> **Entries shown**
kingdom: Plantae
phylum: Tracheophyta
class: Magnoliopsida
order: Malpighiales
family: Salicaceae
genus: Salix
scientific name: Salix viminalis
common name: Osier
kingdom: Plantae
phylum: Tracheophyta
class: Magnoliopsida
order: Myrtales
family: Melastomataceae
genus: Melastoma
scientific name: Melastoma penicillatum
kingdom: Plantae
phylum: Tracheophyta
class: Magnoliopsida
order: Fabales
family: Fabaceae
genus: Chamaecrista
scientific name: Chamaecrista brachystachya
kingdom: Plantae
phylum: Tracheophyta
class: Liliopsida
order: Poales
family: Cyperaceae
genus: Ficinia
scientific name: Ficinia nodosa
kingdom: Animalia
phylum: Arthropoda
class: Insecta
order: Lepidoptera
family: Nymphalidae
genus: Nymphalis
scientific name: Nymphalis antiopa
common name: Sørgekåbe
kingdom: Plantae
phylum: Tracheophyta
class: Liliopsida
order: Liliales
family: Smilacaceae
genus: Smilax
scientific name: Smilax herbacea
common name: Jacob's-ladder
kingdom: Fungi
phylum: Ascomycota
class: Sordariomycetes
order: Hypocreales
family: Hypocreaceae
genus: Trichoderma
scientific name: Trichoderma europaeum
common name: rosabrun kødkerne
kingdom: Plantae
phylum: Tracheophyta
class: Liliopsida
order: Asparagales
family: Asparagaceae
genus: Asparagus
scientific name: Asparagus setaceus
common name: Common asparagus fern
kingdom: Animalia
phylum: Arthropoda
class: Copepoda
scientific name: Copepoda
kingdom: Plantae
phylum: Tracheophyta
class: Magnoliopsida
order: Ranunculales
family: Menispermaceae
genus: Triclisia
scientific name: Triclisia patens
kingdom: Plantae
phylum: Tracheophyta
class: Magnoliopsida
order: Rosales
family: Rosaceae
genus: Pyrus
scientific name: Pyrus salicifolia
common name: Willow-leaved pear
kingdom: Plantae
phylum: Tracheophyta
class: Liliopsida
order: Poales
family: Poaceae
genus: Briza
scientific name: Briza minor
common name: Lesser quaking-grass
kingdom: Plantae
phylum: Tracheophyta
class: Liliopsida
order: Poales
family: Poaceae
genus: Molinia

> **The task**
Reproduce verbatim the lines of the items above, starting with the line containing "scientific name: Melastoma penicillatum" and ending with the line containing "scientific name: Nymphalis antiopa", including both of those lines.

> **Exercise solution**
scientific name: Melastoma penicillatum
kingdom: Plantae
phylum: Tracheophyta
class: Magnoliopsida
order: Fabales
family: Fabaceae
genus: Chamaecrista
scientific name: Chamaecrista brachystachya
kingdom: Plantae
phylum: Tracheophyta
class: Liliopsida
order: Poales
family: Cyperaceae
genus: Ficinia
scientific name: Ficinia nodosa
kingdom: Animalia
phylum: Arthropoda
class: Insecta
order: Lepidoptera
family: Nymphalidae
genus: Nymphalis
scientific name: Nymphalis antiopa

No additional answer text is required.